Le second projet sera mené en coentreprise à parts égales entre Air Liquide et TotalEnergies. Environ 600 millions d’euros sont envisagés pour ce second électrolyseur un peu plus imposant qui serait implanté près de la raffinerie de TotalEnergies à Zeeland, aux Pays-Bas, en aval du port d’Anvers. Il est question de capacités de 250 MW, soit 30000 tonnes par an d’hydrogène bas-carbone. Là encore, TotalEnergies sera un client majoritaire, même si à ce stade les deux acteurs ne précisent pas si tous les volumes d’hydrogène seront, ou non, dévolus à la raffinerie. Reste que l’objectif est d’abaisser de 300000 tonnes par an les émissions de CO2 du site de TotalEnergies.

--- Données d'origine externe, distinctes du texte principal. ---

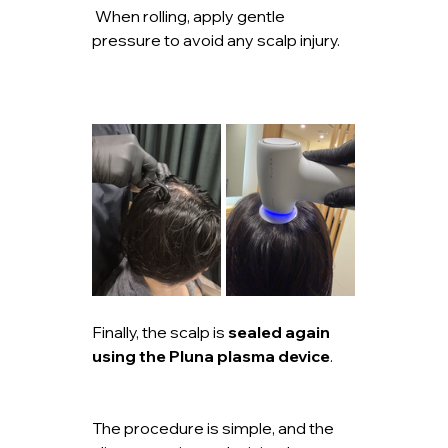
 When rolling, apply gentle 
pressure to avoid any scalp injury.
Finally, the scalp is 
sealed again 
using the Pluna plasma device
.
The procedure is simple, and the 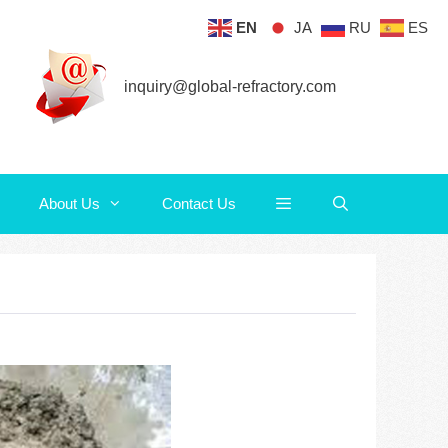
EN
JA
RU
ES
About Us
Contact Us
inquiry@global-refractory.com
About Us
Contact Us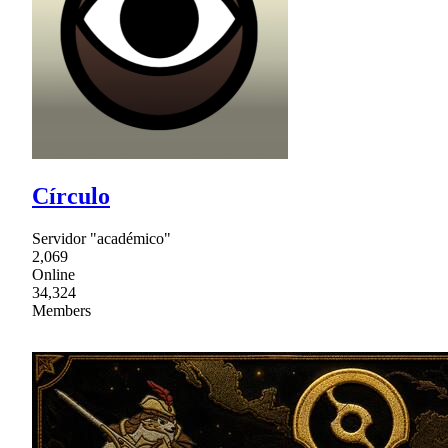
Círculo
Servidor "académico"
2,069
Online
34,324
Members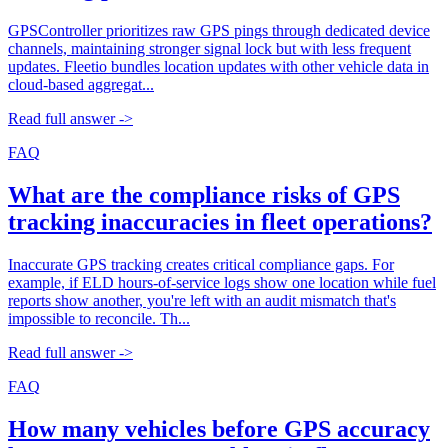
GPSController prioritizes raw GPS pings through dedicated device
channels, maintaining stronger signal lock but with less frequent
updates. Fleetio bundles location updates with other vehicle data in
cloud-based aggregat...
Read full answer ->
FAQ
What are the compliance risks of GPS
tracking inaccuracies in fleet operations?
Inaccurate GPS tracking creates critical compliance gaps. For
example, if ELD hours-of-service logs show one location while fuel
reports show another, you're left with an audit mismatch that's
impossible to reconcile. Th...
Read full answer ->
FAQ
How many vehicles before GPS accuracy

Là encore, l’électrolyseur s’appuiera sur un approvisionnement en électricité éolienne, en l’occurrence depuis le champ éolien offshore d’OranjeWind. Les financements ne sont pas encore sécurisés pour ce second projet. Air Liquide et TotalEnergies prévoient des demandes de subventions à la fois européennes et nationales. Le calendrier est, de fait, plus éloigné, avec une mise en service qui est espérée aujourd'hui vers 2029. Pour ces deux projets, Air Liquide s’appuiera sur sa coentreprise avec Siemens Energy qui produit à Berlin (Allemagne) des modules d’électrolyse.